_GIVEN PROBLEM A_: From the shape change listing, pull out every line that tells how a shape moved or turned, and reproduce each line word for word. Leave the pictures out of your answer.

_PASSAGE SHOWN_:

Galaxy S23, S23 Plus, Ultra: Explaining All the Cameras on Samsung’s New Phones

This story is part of Samsung EventsCNET’s collection of news, tips and advice around Samsung’s most popular products.

Samsung’s 2023 flagship lineup includes the Galaxy S23, Galaxy S23 Plus and Galaxy S23Ultraand their camera upgrades took up much of the conversation when the phones were unveiled at Samsung Unpacked last week. There are improvements across the line to the front-facing camera. The main camera on the $1,200 Ultra phone got an upgraded 200-megapixel sensor compared with the 108-megapixel one in last year’s Galaxy S22 Ultra.

But what do these camera improvements mean for you? While we’re still in the process of reviewing the Galaxy S23 series and testing their photography prowess, we can go over all the cameras and standout photo and video features each phone has.

Every Galaxy S23 phone gets a new front-facing camera

Whether you are eyeing the $800 Galaxy S22, $1,000 Galaxy S22 Plus or $1,200 Galaxy S22 Ultraall three phones come with a 12-megapixel selfie camera that you can use for taking selfies, recording videos of yourself and video calls.

The 12-megapixel camera seems like an improvement on paper for the S23 and S23 Plus — their predecessors each sported a 10-megapixel selfie camera. As far as the Ultra is concerned, the new front camera may at first look like a downgrade, because the S22 has a 40-megapixel selfie camera. But fewer megapixels isn’t necessarily a bad thing. Samsung focused on making the new selfie camera better at separating subjects from their background more clearly.

Samsung Galaxy S23 Ultra

James Martin/CNET

My colleague Lisa Eadicicco found in tests for her S23 Ultra review that photos taken on the new front-facing camera are equivalent to last year’s device. However, she observed that selfie photos from the Galaxy S23 Ultra occasionally looked unnatural, exaggerating hair color, compared to photos taken with the selfie cameras on the Pixel 7 Pro and iPhone 14 Pro. She also said that the S23 Ultra’s selfie camera takes better night portraits over last year’s S22 Ultra.

The new camera also supports Super HDR, which enhances color, contrast and brightness for video recorded at 4K 60fps.

Speaking of video, all of the rear cameras across the S23 lineup can record video at 8K 30fps, up from 8K 24fps on last year’s Galaxy S22 lineup. In terms of frame rates, 30fps is widely supported in apps like YouTube, Instagram and TikTok. The 8K 30fps setting isn’t really aimed at everyday use. But 8K might come in handy if you intend on playing your videos on a larger screen that is compatible with 8K or if you’re recording footage for a film as Samsung frequently suggested during its announcement. It’s also worth noting that 8K videos typically take up more space than those recorded in 4K or HD.

Samsung also increased the field of view on the Galaxy S23 Ultra’s camera when recording in 8K, which is great considering the crop was very severe on previous Galaxy S phones that supported 8K. The S21 and S22 series made footage recorded in 8K on the main wide-angle camera look like it was taken on a telephoto lens.

Galaxy S23 and Galaxy S23 Plus’ three rear cameras

The triple rear-facing cameras on the Galaxy S23 and S23 Plus are pretty much the same as their predecessors, hardware-wise, but Samsung says it’s made behind-the-scenes improvements to elements like dynamic range and glare reduction. We haven’t tested the Galaxy S23 and S23 Plus yet, but these changes were certainly noticeable on the Galaxy S23 Ultra. Otherwise, Samsung removed the camera bump, giving the S23 and S23 Plus’ cameras a similar look as those found on the S23 Ultra.

_GIVEN PROBLEM B_: Copy the part of the Galaxy S23 camera article starting at "But what do" and ending at "and video calls.".

[Dataset excerpts]

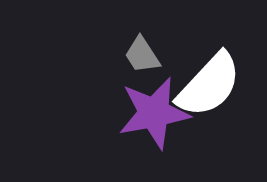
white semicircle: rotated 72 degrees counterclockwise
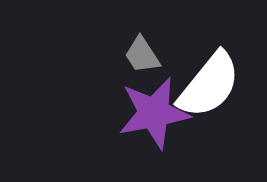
white semicircle: rotated 4 degrees counterclockwise
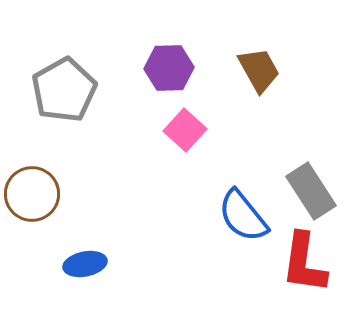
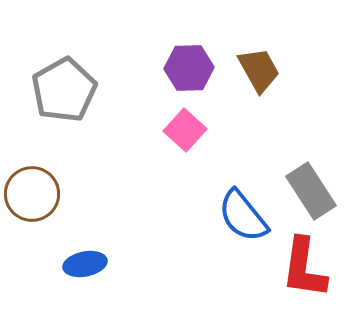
purple hexagon: moved 20 px right
red L-shape: moved 5 px down
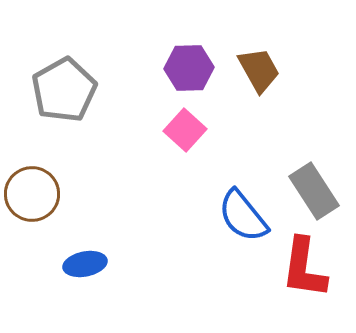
gray rectangle: moved 3 px right
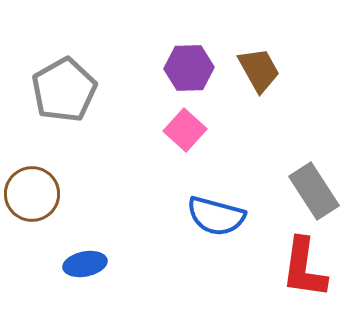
blue semicircle: moved 27 px left; rotated 36 degrees counterclockwise
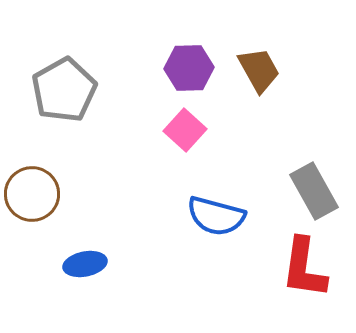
gray rectangle: rotated 4 degrees clockwise
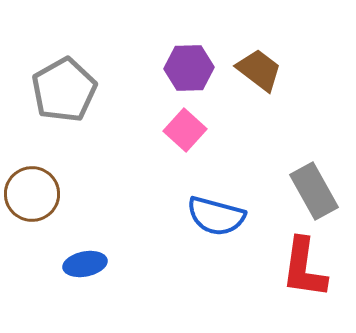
brown trapezoid: rotated 24 degrees counterclockwise
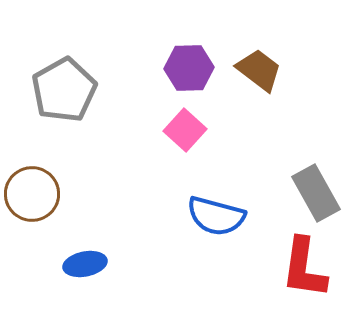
gray rectangle: moved 2 px right, 2 px down
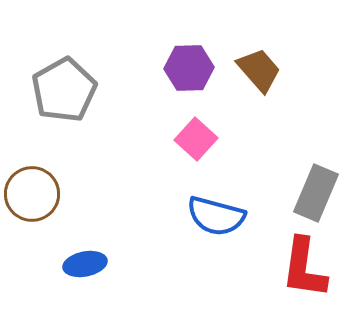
brown trapezoid: rotated 12 degrees clockwise
pink square: moved 11 px right, 9 px down
gray rectangle: rotated 52 degrees clockwise
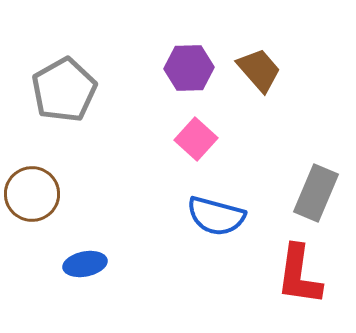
red L-shape: moved 5 px left, 7 px down
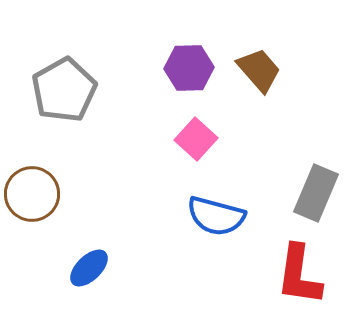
blue ellipse: moved 4 px right, 4 px down; rotated 33 degrees counterclockwise
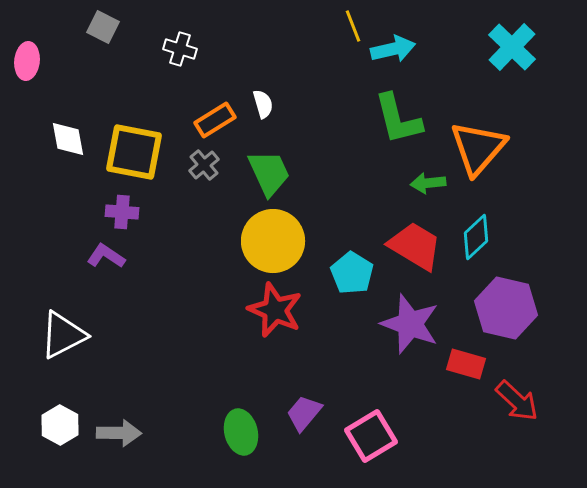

_COMPLETE OUTPUT A_:
white semicircle: rotated 72 degrees counterclockwise
white semicircle: rotated 4 degrees counterclockwise
purple hexagon: moved 20 px right
red L-shape: moved 5 px down
gray rectangle: moved 3 px right
blue semicircle: moved 27 px left; rotated 36 degrees counterclockwise
gray rectangle: rotated 4 degrees clockwise
brown trapezoid: rotated 24 degrees counterclockwise
gray rectangle: moved 2 px right, 2 px down
brown trapezoid: rotated 12 degrees clockwise
pink square: moved 11 px right, 9 px down
gray rectangle: rotated 52 degrees clockwise
red L-shape: moved 5 px left, 7 px down
blue ellipse: moved 4 px right, 4 px down; rotated 33 degrees counterclockwise

_COMPLETE OUTPUT B_:
But what do these camera improvements mean for you? While we’re still in the process of reviewing the Galaxy S23 series and testing their photography prowess, we can go over all the cameras and standout photo and video features each phone has.

Every Galaxy S23 phone gets a new front-facing camera

Whether you are eyeing the $800 Galaxy S22, $1,000 Galaxy S22 Plus or $1,200 Galaxy S22 Ultraall three phones come with a 12-megapixel selfie camera that you can use for taking selfies, recording videos of yourself and video calls.